▸ TASK TO COMPLETE
Write the next part of the patent text on generating an ontology from a text corpus, picking up after its last sentence.

This makes the system adaptable and extensible without any
programming.
[0016] This Summary is provided to introduce a selection of
concepts in a simplified form that are further described below in
the Detailed Description. This Summary is not intended to identify
key features or essential features of the claimed subject matter,
nor is it intended to be used to limit the scope of the claimed
subject matter. Furthermore, the claimed subject matter is not
limited to implementations that solve any or all disadvantages
noted in any part of this disclosure.
BRIEF DESCRIPTION OF THE DRAWINGS
[0017] For a more complete understanding of exemplary embodiments
of the present invention, reference is now made to the following
descriptions taken in connection with the accompanying drawings in
which:
[0018] FIG. 1 illustrates an exemplary embodiment of a computing
device for generating an ontology from a corpus according to one or
more embodiments of the invention;
[0019] FIG. 2 illustrates an exemplary embodiment of a computing
environment for generating the ontology from the corpus according
to one or more embodiments of the invention;
[0020] FIG. 3 illustrates an exemplary embodiment of a client
server computing environment for generating the ontology from the
corpus according to one or more embodiments of the invention;
[0021] FIG. 4 illustrates an exemplary embodiment of a display
interface for depicting the ontology corresponding to a specific
concept according to one or more embodiments of the invention;
[0022] FIG. 5 illustrates an exemplary embodiment of a functional
block diagram for controlling the execution of language processing
modules according to one or more embodiments of the invention;
[0023] FIG. 6 illustrates an exemplary embodiment of a block
diagram for a text processing layer of the language processing
modules according to one or more embodiments of the invention;
[0024] FIGS. 7A and 7B illustrate an exemplary embodiment of an
outcome for an unstructured document at the text processing layer
of the language processing modules according to one or more
embodiments of the invention;
[0025] FIG. 8 illustrates an exemplary embodiment of a block
diagram for a natural language processing layer of the language
processing modules according to one or more embodiments of the
invention;
[0026] FIGS. 9A and 9B illustrate an exemplary embodiment of a
outcome from one or more modules of the natural language processing
layer according to one or more embodiments of the invention;
[0027] FIG. 10 illustrates an exemplary embodiment of a block
diagram for a linguistic analysis layer of the language processing
modules according to one or more embodiments of the invention;
[0028] FIGS. 11A 11B and 11C illustrate an exemplary embodiment of
an outcome from one or more modules of a linguistic analysis layer
according to one or more embodiments of the invention;
[0029] FIG. 12 illustrates an exemplary embodiment of a block
diagram of an ontology generation module according to one or more
embodiments of the invention;
[0030] FIG. 13 illustrates an exemplary embodiment of an ontology
generated using an ontology generation module according to one or
more embodiments of the invention;
[0031] FIG. 14 illustrates an exemplary embodiment of a causal
ontology generated using an ontology generation module according to
one or more embodiments of the invention;
[0032] FIG. 15 illustrates an exemplary embodiment of a method for
generating a semantic network for a concept according to one or
more embodiments of the invention; and
[0033] FIG. 16 illustrates another exemplary embodiment of a method
for generating a semantic network for a concept according to one or
more embodiments of the invention.

▸ SUPPLIED DATA
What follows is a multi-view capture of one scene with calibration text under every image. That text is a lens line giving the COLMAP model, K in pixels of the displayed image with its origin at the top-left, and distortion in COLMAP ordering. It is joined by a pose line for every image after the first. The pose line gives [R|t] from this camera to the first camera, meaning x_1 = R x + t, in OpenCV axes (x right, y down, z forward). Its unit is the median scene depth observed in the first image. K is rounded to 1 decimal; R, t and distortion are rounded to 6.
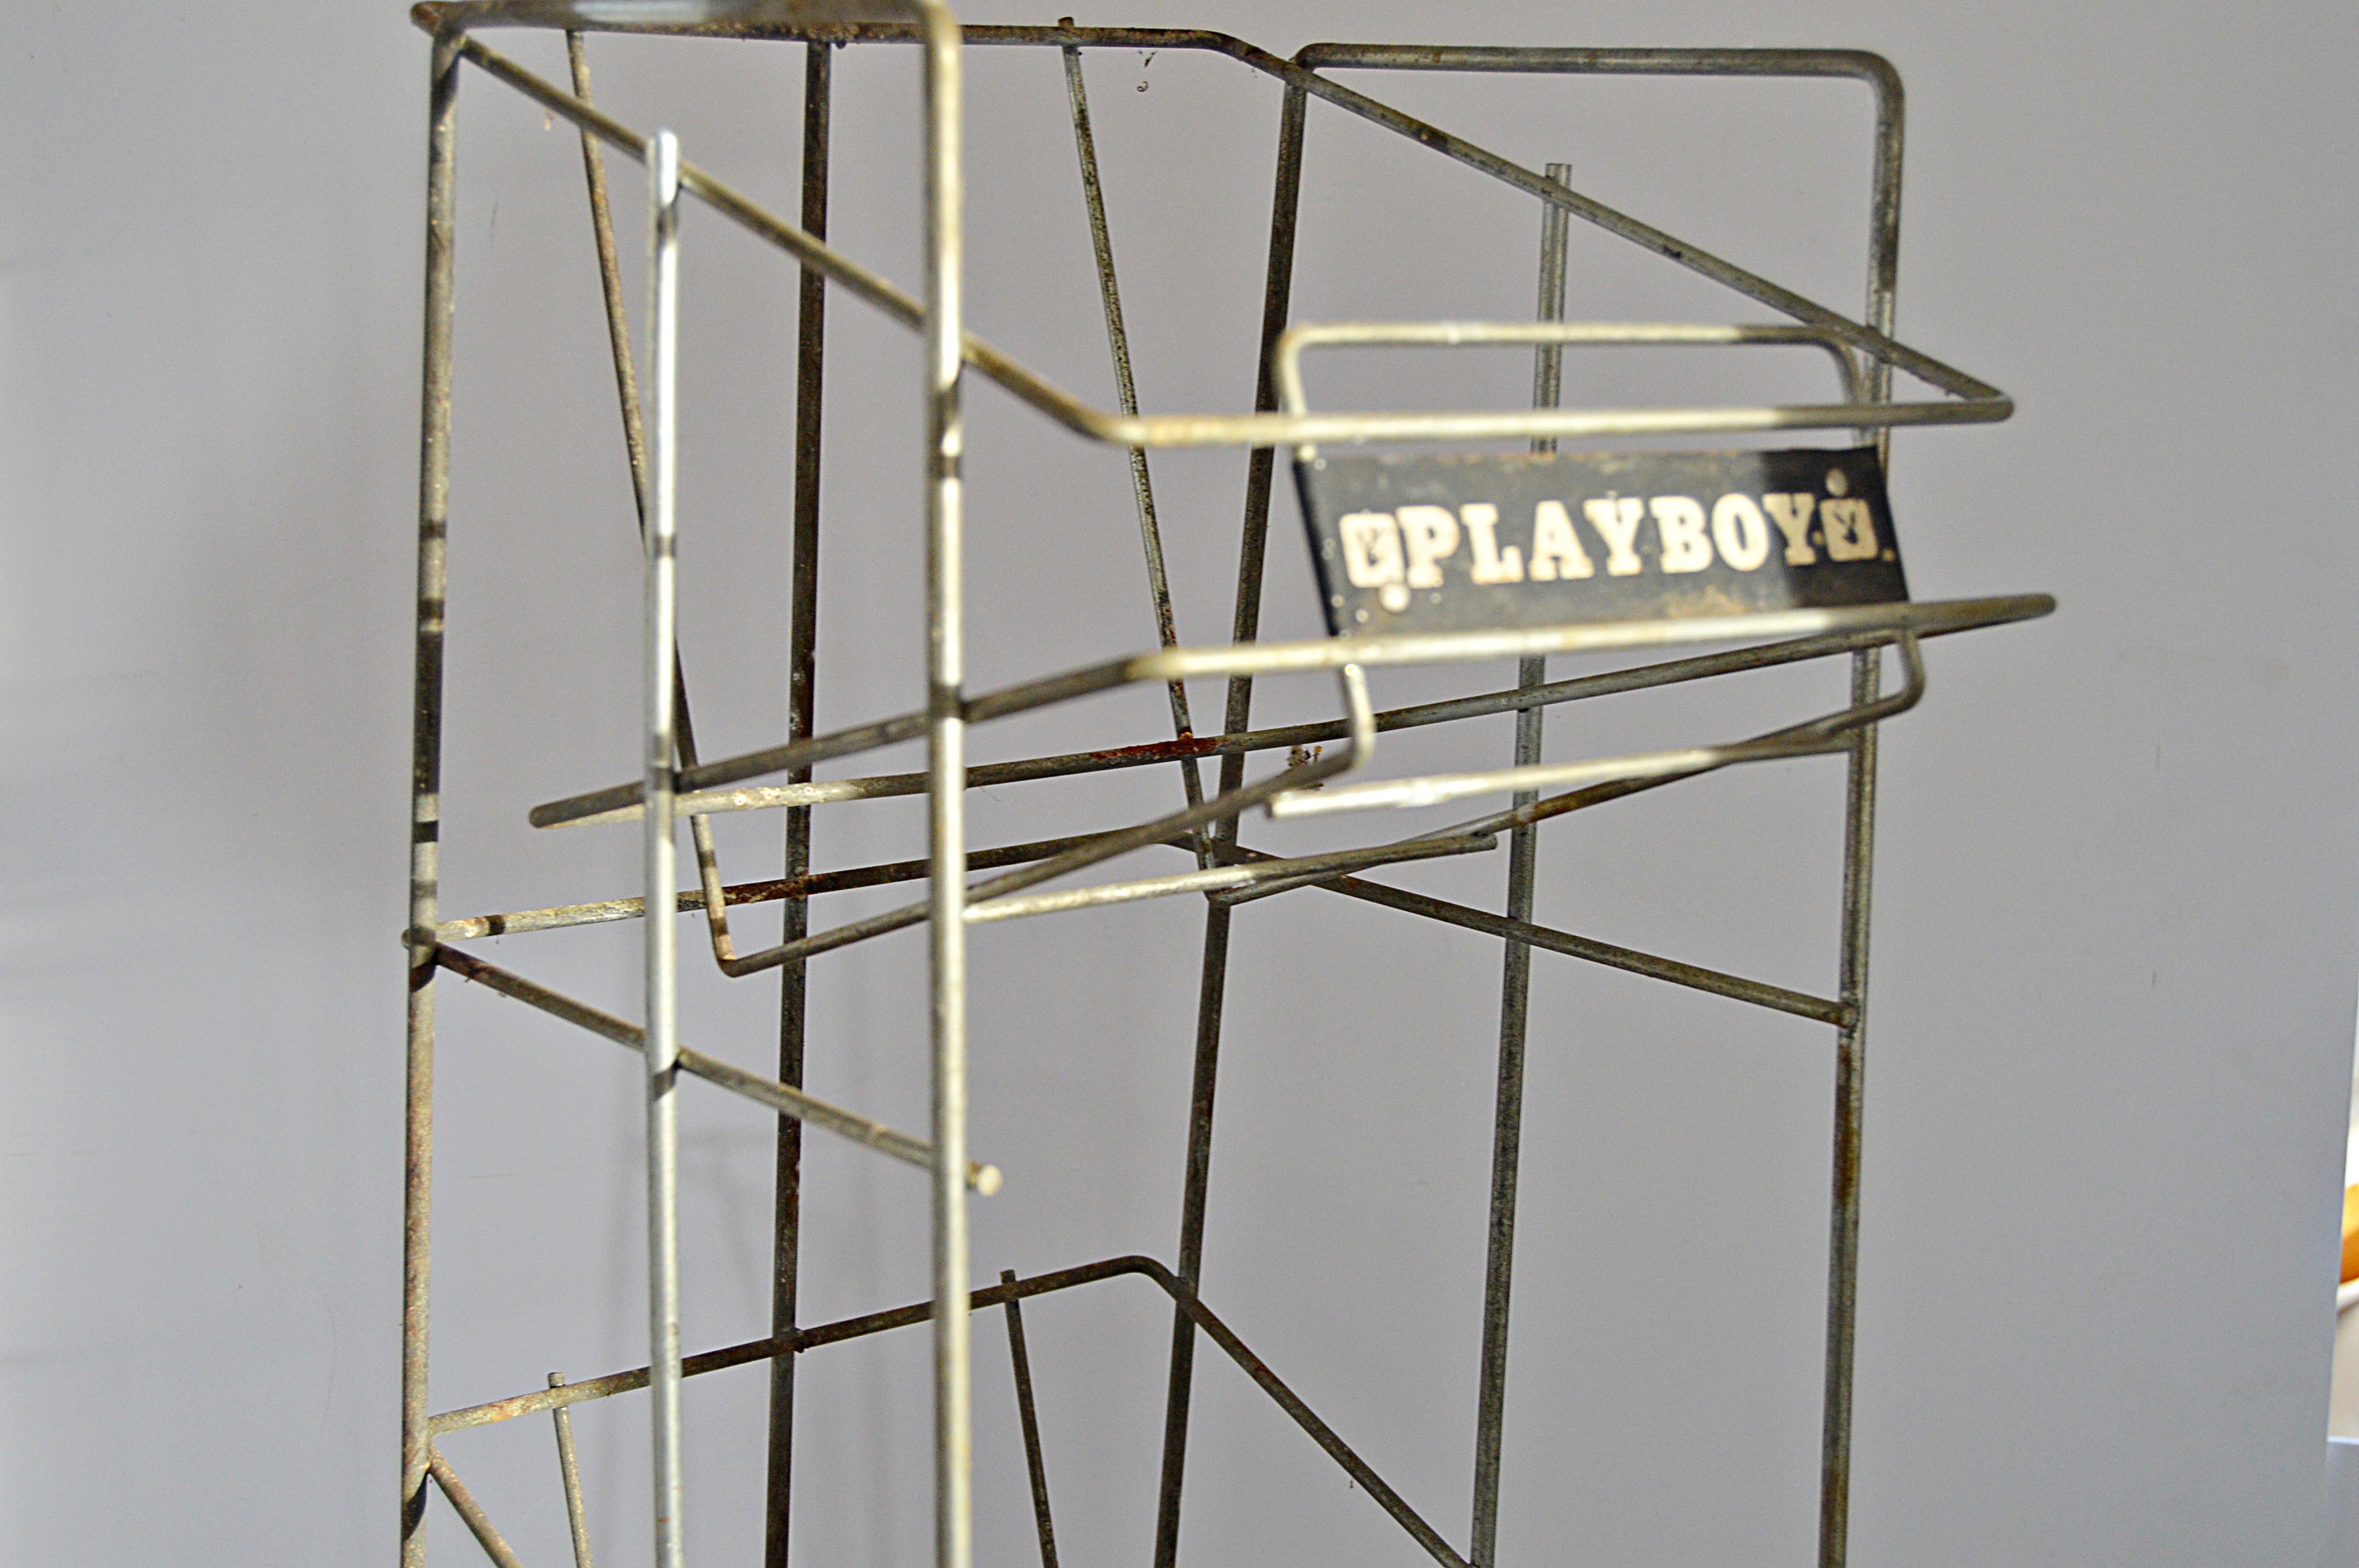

▸ RESPONSE FOR THIS EXERCISE
DETAILED DESCRIPTION OF THE DRAWINGS
[0034] The systems and methods disclosed herein can be configured
to extract a global set of relationships between one or more
concepts identified within a corpus and compute a rank of a
relative strength of such relationships. Based on the relationships
between the one or more concepts identified within the corpus, a
semantic network for a particular concept of interest can be
created. The semantic network can also be referred to as ontology
for the particular concept of interest. In addition, the ontology
can be a structure enumerating relationships between the one or
more concepts that are causal or definitional in nature. The causal
relationships can include direct causal relationships, indirect
causal relationships, conditional causal relationships, implied
causal relationships and other forms of causal relations. Further,
the relationships can be of definitional nature indicating
definitional relationships such as synonym, hypernym, meronym or
other forms of definitional relationships between the one or more
concepts of the corpus.
[0035] In an embodiment, the methods and systems disclosed herein
can be configured to automatically discover related concepts and
the corresponding relationships with the concept of interest in the
corpus. For example, the user may be interested in discovering
ontology for a particular concept of interest e.g., `Consumer
Confidence`. Accordingly, the methods and systems disclosed herein
can be configured to interrogate the corpus and identify concepts
related to `Consumer Confidence` and determine the relationships
between the identified concepts and the particular concept of
interest i.e., `Consumer Confidence`. On determination of the
relationships, the ontology is created such that the ontology is an
exhaustive enumeration of relationships between the concept of
interest and other concepts that are relevant to the particular
concept of interest.
[0036] In an embodiment, the methods and systems disclosed herein
can be configured to access a particular relationship rule and a
corresponding definition of the particular relationship rule. For
example, the users can access the relationship identification rules
and subsequently, modify existing relationship identification
rules. In an embodiment, the user can add or remove a specific
relationship identification rule and respective definition of the
specific relationship identification rule.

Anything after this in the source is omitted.